Inspect AI builds in support for common metrics inluding accuracy and stderr. Learn more about built-in metrics.
Reference InspectAI: Metric

6. Model Solver Logic (solvers/)

Solvers define how the evaluated model processes questions. openbench supports custom solver logic, though InspectAI provides a number of robust built-in solvers.
Task(
    dataset=dataset,
    solver=generate(),  # Most commonly used solver
    scorer=scorer,
)
# Chain together built-in solver components
solver = [
    system_message("You are a helpful assistant"),
    prompt_template("{question}"),
    generate(),           # Get model response
    extract_answer(),     # Parse response
    validate_format()     # Ensure correct format
]
Reference InspectAI: Solvers

File Structure

openbench/
├── src/openbench/
│   ├── _cli/           # CLI commands
│   │   ├── list.py
│   │   ├── describe.py
│   │   ├── eval.py
│   │   └── view.py
│   ├── datasets/       # Data loaders
│   │   ├── mmlu.py
│   │   ├── humaneval.py
│   │   └── ...
│   ├── evals/          # Benchmark tasks
│   │   ├── mmlu.py
│   │   ├── humaneval.py
│   │   └── ...
│   ├── metrics/        # Custom metrics
│   │   ├── mmlu.py
│   │   ├── humaneval.py
│   │   └── ...
│   ├── scorers/        # Scoring functions
│   │   ├── choice.py
│   │   ├── pattern.py
│   │   └── ...
│   ├── solvers/        # Solver functions
│   │   ├── mmlu.py
│   │   ├── humaneval.py
│   │   └── ...
│   ├── utils/          # Utilities
│   ├── _registry.py    # Task registry
│   └── config.py       # Configuration
├── tests/             # Test suite
├── pyproject.toml     # Package config
└── README.md

Extension Points - Adding New Benchmarks

Built-in Benchmarks (Contribution)

To add a benchmark to openbench core:
  1. Eval task in evals/
  2. Dataset loader in datasets/
  3. Scoring logic in scorers/
  4. Custom solver in solvers/ (if needed)
  5. Custom metric in metrics/ (if needed)
  6. Benchmark metadata in config.py
  7. Import eval task into _registry.py
openbench provides infrastructure for multiple-choice question (MCQ) evals. See more.

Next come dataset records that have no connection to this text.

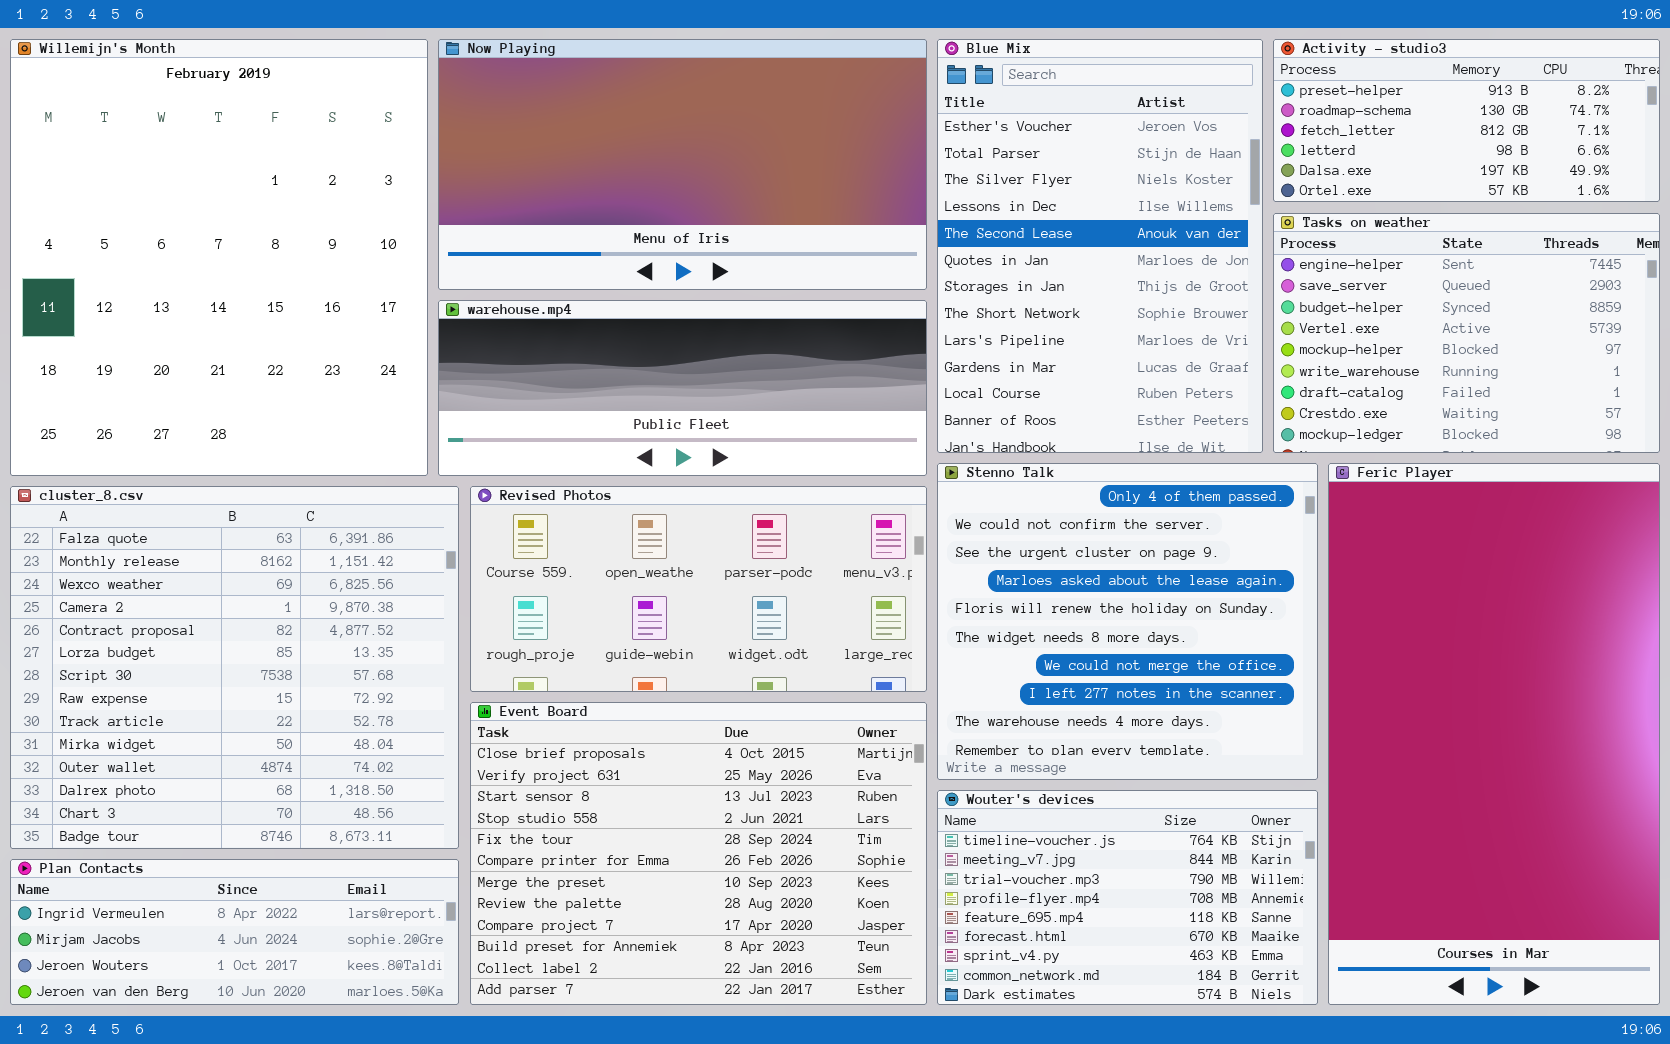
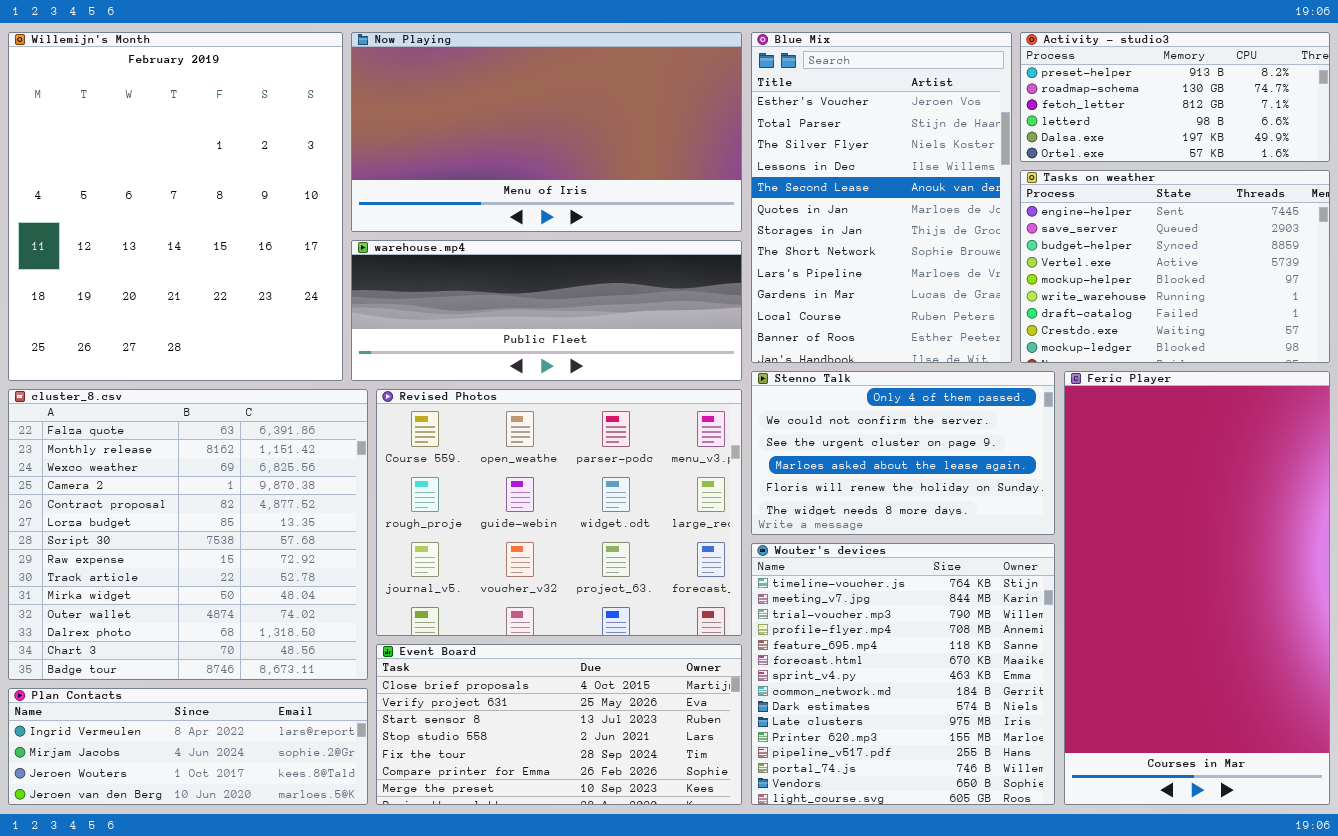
Stenno Talk: [937,463,1318,780] -> [751,371,1055,535], resized
Revised Photos: [470,486,927,692] -> [376,389,742,636], resized
Event Board: [470,702,927,1005] -> [376,644,742,805], resized
Wouter's devices: [937,790,1318,1005] -> [751,543,1055,805], resized

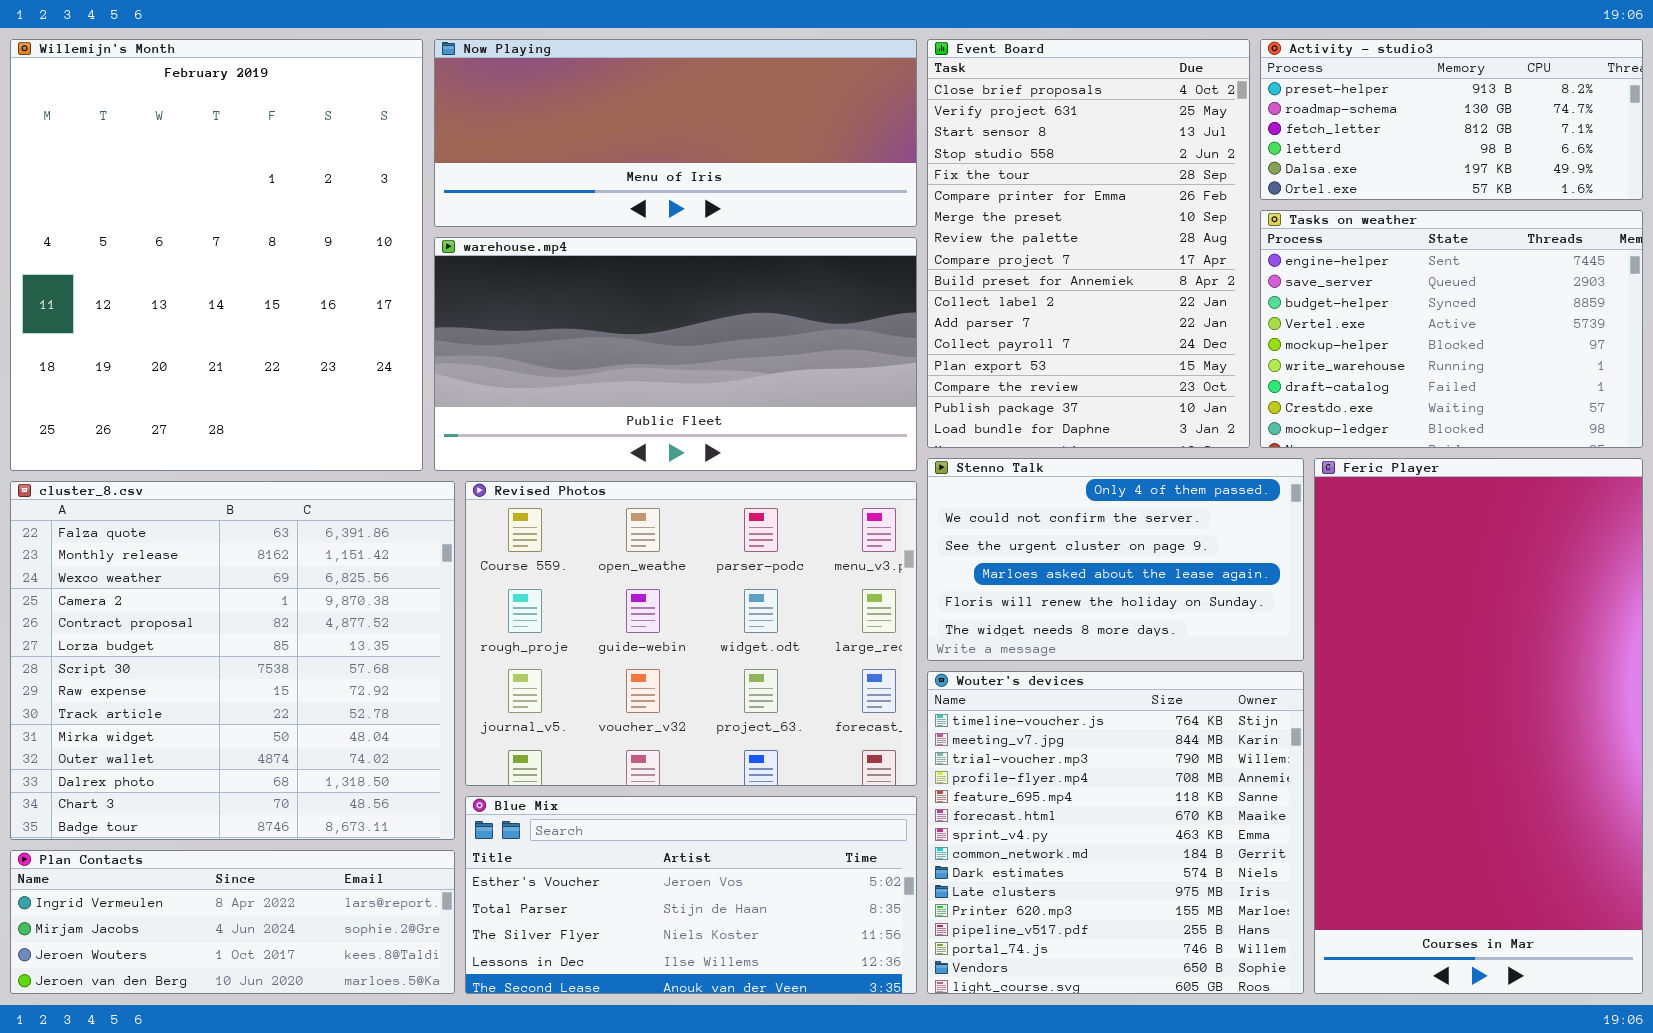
Now Playing: [351,32,742,232] -> [434,39,917,227], resized
Blue Mix: [751,32,1012,363] -> [465,796,917,994], moved, resized
warehouse.mp4: [351,240,742,381] -> [434,237,917,471], resized
Event Board: [376,644,742,805] -> [927,39,1250,448], moved, resized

External Benchmarks (Plugin System)

openbench supports a plugin system via Python entry points, allowing you to distribute custom benchmarks as standalone packages:
pyproject.toml
[project.entry-points."openbench.benchmarks"]
my_benchmark = "my_pkg.metadata:get_benchmark_metadata"
After installing your package, benchmarks appear in bench list and work with all CLI commands. Benefits:
  • No need to modify openbench source code
  • Version and distribute benchmarks independently
  • Share benchmarks across teams/organizations
  • Override built-in benchmarks with custom implementations
See the Extending openbench guide for comprehensive documentation, examples, and best practices.